Dallas Police Chief's Son David Brown Jr. Reportedly High Before Cop Killing
David Brown Jr. also suffered bipolar disorder, according to police report.
Nov. 7, 2010 -- The son of the Dallas police chief suffered bipolar disorder and was abusing drugs before the June shootout that left a Lancaster, Texas, police officer dead, according to a sheriff's department report on the incident.
ABC affiliate WFAA in Dallas has obtained the sheriff's department's final investigation into the incident in June of this year when David Brown Jr., the son of Dallas Police Chief David Brown, shot Lancaster Police Officer Craig Shaw in a Lancaster apartment complex.
"He told [his girlfriend] that his father Dallas Police Chief David Brown, Sr. was against him and believed his grandmother along with everybody else hated him," the report read.
According to WFAA, investigators said Brown's girlfriend "told us that he had been smoking 'WET' [marijuana or tobacco soaked in embalming fluid] the day before. ... He told her he was hearing voices in his head. His behavior was psychotic, paranoid."
Brown had a brief stay at a psychiatric hospital in 2006, when he was diagnosed with bipolar disorder, the report said.

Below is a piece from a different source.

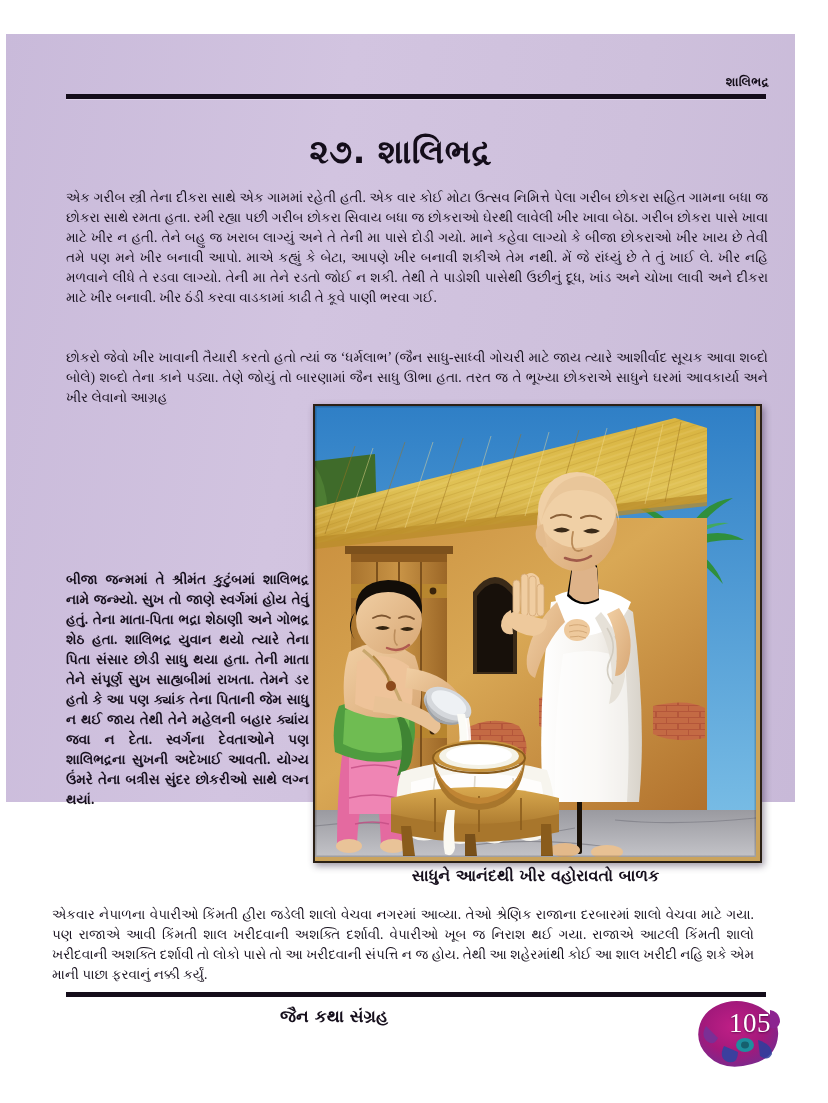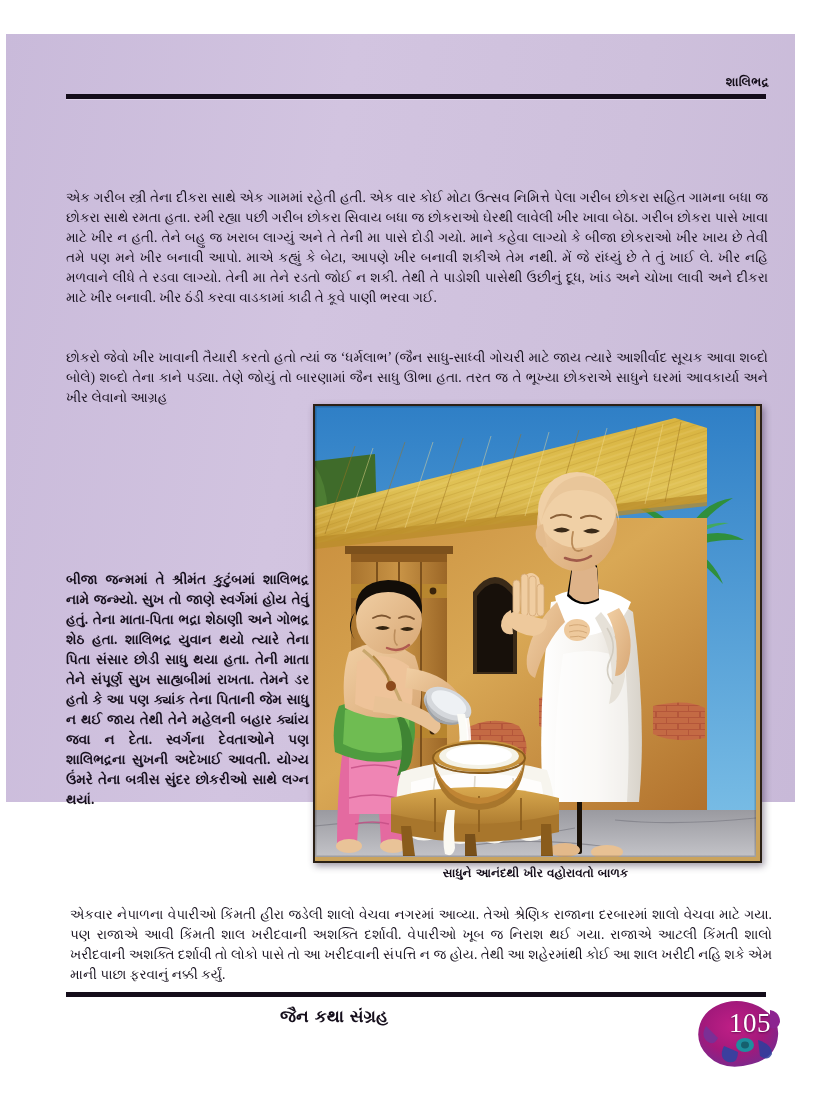"૨૭. શાલિભદ્ર" h1 { html: none -> <h1>૨૭. શાલિભદ્ર</h1> }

He admitted smoking marijuana daily and said he thought God was talking to him.
According to the report, Brown had stopped taking his medication some time before the fatal shootout.
The incident occurred on June 20, when police were called to an apartment complex to investigate the shooting of a man on the sidewalk, now identified as Jeremy McMillan, 23.
When police arrived on the scene, they found Brown trying to get away. Shaw fired more than two-dozen rounds from his AR-15 rifle, but Brown returned fire and hit Shaw in the head, killing him instantly, police said.
Brown was also hit numerous times in the back of the head, shoulders and thigh, and died from his wounds. According to the autopsy, Brown had marijuana and PCP in his system.
There were 11 unread text messages on Brown's cell phone, including one from his girlfriend pleading with him to stop using drugs, according to WFAA.
"Please don't do that stuff babe," she wrote. "I love you and I don't wanna be away from you. But when you're on that I'm deathly afraid of you. I don't like that feeling."
The woman sent the message two hours before the shootout that left Shaw dead.
"I don't think there was anything that could have prevented this other than this individual not having a weapon," Lancaster Police Department Chief Keith Humphrey told WFAA.
Lancaster says its internal affairs investigation will be finished sometime in December. Humphrey said he and his officers still visit Shaw's family on a weekly basis.
Shaw, 37, was married with a 13-year-old daughter and a 7-year-old son when he was killed. He was a five-year veteran of the Lancaster Police Department and the first fatality in the history of the department.
Brown Jr., who has a child, had a criminal record and spent two months in jail after being arrested in 2003 for selling marijuana, according to public records. He pleaded no contest to the charges and received a misdemeanor drug charge.
In a May interview with the Dallas Morning News, Brown Sr. said he was proud of the way his son had handled the situation.
"I'm much more impressed when you make mistakes, how you respond to it," Brown told the paper. "It speaks to the kind of man he is. He continued his education, he's gainfully employed in spite of some of the mistakes that he's made."
Brown Sr. is no stranger to tragedy. In 1988 his longtime police partner was shot to death and in 1991, his younger brother, Kelvin Brown, was killed in the Phoenix area by drug dealers, according to the paper.